Lo sa bene l’ex cancelliere tedesco Helmuth Kohl, che al “Telegraph” del 9 aprile 2013 dichiara: «Sapevo che non avrei mai potuto vincere un referendum in Germania. Avremmo perso il referendum sull’introduzione dell’euro. Questo è abbastanza chiaro. Avrei perso sette a tre. Nel caso dell’euro sono stato come un dittatore». Dopotutto, «l’Europa non nasce da un movimento democratico», come ammette già nel 1999 il super-tecnocrate ed ex ministro prodiano Tommaso Padoa Schioppa. L’attuale Unione Europea ha un’origine chiaramente eversiva: «E’ nata seguendo un metodo che potremmo definire con il termine di dispotismo illuminato». La costruzione europea? «E’ una rivoluzione», dice Padoa Schioppa a “Commentaire”, «anche se i rivoluzionari non sono dei cospiratori pallidi e magri, ma degli impiegati, dei funzionari, dei banchieri e dei professori», che al «polo del consenso popolare» preferiscono ovviamente «quello della leadership».
Per un altro padre fondatore dell’Ue, il monarchico Jacques Attali, trasformatosi in “socialista” alla corte di François Mitterrad, l’euro non fu certo creato per la gioia della “plebaglia europea”. Il 24 gennaio 2011 rivela: «Abbiamo minuziosamente “dimenticato” di includere l’articolo per uscire da Maastricht». Contratto unico al mondo: senza clausola di rescissione.
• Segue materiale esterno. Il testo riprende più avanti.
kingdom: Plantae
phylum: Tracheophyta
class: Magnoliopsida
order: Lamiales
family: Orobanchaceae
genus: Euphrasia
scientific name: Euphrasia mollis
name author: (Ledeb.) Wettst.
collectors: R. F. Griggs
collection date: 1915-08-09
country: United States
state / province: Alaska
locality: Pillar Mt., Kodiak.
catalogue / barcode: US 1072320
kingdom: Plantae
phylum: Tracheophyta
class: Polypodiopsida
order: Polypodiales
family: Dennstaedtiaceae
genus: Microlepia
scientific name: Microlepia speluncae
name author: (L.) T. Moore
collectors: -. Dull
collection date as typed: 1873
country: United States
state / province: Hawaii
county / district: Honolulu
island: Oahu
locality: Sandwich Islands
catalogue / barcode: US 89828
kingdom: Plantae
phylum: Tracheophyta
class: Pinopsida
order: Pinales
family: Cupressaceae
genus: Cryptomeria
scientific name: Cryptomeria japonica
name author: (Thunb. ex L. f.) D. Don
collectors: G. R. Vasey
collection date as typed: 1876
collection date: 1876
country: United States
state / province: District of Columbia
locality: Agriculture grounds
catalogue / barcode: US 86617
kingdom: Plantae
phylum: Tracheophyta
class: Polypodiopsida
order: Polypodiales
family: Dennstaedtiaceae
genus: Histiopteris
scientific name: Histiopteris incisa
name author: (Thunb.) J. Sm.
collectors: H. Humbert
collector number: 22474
Attali ha avuto «il privilegio» di far parte del gruppo ristretto incaricato di stendere le prime bozze. «Ci siamo incoraggiati a fare in modo che uscirne sia impossibile», ammette. «Abbiamo attentamente “dimenticato” di scrivere l’articolo che permetta di uscirne». Niente da aggiungere? «Non è stato molto democratico, naturalmente, ma è stata un’ottima garanzia per rendere le cose più difficili, per costringerci ad andare avanti».
Chiude la rassegna dell’orrore il professor Mario Monti, il 22 febbraio 2001 all’università Luiss, al convegno “finanza: comportamenti, regole istituzioni”. «Non dobbiamo sorprenderci che l’Europa abbia bisogno di crisi, crisi gravi, per fare passi avanti», dice il futuro capo del “governo tecnico” incaricato da Napolitano. «I passi avanti dell’Europa sono per definizione cessioni di parti delle sovranità nazionali a un livello comunitario». In quattro parole, Monti espone la “filosofia del ricatto” che è la prassi sostanziale dei gangster al governo di Bruxelles: si provvede a terremotare un paese, per poi (Prodi docet) imporre la “soluzione” già pronta nel cassetto. «È chiaro che il potere politico – ma anche il senso di appartenenza dei cittadini a una collettività nazionale – possono essere pronti a queste cessioni solo quando il costo politico e psicologico del non farle diventa superiore al costo del farle, perché c’è una crisi in atto visibile, conclamata». La benedetta crisi, progettata a tavolino. Minacce, ricatti, menzogne, truffe. Un campionario inesauribile.